**GEGEBENE DATEN**
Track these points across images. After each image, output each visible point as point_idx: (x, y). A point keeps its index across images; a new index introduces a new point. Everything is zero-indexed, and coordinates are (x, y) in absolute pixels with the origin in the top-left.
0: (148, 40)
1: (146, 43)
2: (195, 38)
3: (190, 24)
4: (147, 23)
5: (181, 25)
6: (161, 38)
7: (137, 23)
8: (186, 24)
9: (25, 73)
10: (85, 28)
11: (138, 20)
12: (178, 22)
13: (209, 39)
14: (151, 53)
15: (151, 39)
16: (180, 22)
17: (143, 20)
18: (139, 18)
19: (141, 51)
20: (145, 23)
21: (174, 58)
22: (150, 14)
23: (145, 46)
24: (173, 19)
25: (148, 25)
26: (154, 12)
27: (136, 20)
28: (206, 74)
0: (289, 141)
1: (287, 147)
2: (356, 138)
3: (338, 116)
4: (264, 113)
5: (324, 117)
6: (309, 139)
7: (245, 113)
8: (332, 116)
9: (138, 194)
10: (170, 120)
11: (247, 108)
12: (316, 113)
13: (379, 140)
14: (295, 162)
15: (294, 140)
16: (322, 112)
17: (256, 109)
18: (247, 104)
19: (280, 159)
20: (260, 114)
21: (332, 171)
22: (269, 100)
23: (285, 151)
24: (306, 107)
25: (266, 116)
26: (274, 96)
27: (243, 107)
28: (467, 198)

**AUFGABENSTELLUNG**
Schreiben Sie sämtliche obigen Datensätze Zeile für Zeile ohne jede Abweichung ab.

**MUSTERLÖSUNG**
Track these points across images. After each image, output each visible point as point_idx: (x, y). A point keeps its index across images; a new index introduces a new point. Everything is zero-indexed, and coordinates are (x, y) in absolute pixels with the origin in the top-left.
0: (148, 40)
1: (146, 43)
2: (195, 38)
3: (190, 24)
4: (147, 23)
5: (181, 25)
6: (161, 38)
7: (137, 23)
8: (186, 24)
9: (25, 73)
10: (85, 28)
11: (138, 20)
12: (178, 22)
13: (209, 39)
14: (151, 53)
15: (151, 39)
16: (180, 22)
17: (143, 20)
18: (139, 18)
19: (141, 51)
20: (145, 23)
21: (174, 58)
22: (150, 14)
23: (145, 46)
24: (173, 19)
25: (148, 25)
26: (154, 12)
27: (136, 20)
28: (206, 74)
0: (289, 141)
1: (287, 147)
2: (356, 138)
3: (338, 116)
4: (264, 113)
5: (324, 117)
6: (309, 139)
7: (245, 113)
8: (332, 116)
9: (138, 194)
10: (170, 120)
11: (247, 108)
12: (316, 113)
13: (379, 140)
14: (295, 162)
15: (294, 140)
16: (322, 112)
17: (256, 109)
18: (247, 104)
19: (280, 159)
20: (260, 114)
21: (332, 171)
22: (269, 100)
23: (285, 151)
24: (306, 107)
25: (266, 116)
26: (274, 96)
27: (243, 107)
28: (467, 198)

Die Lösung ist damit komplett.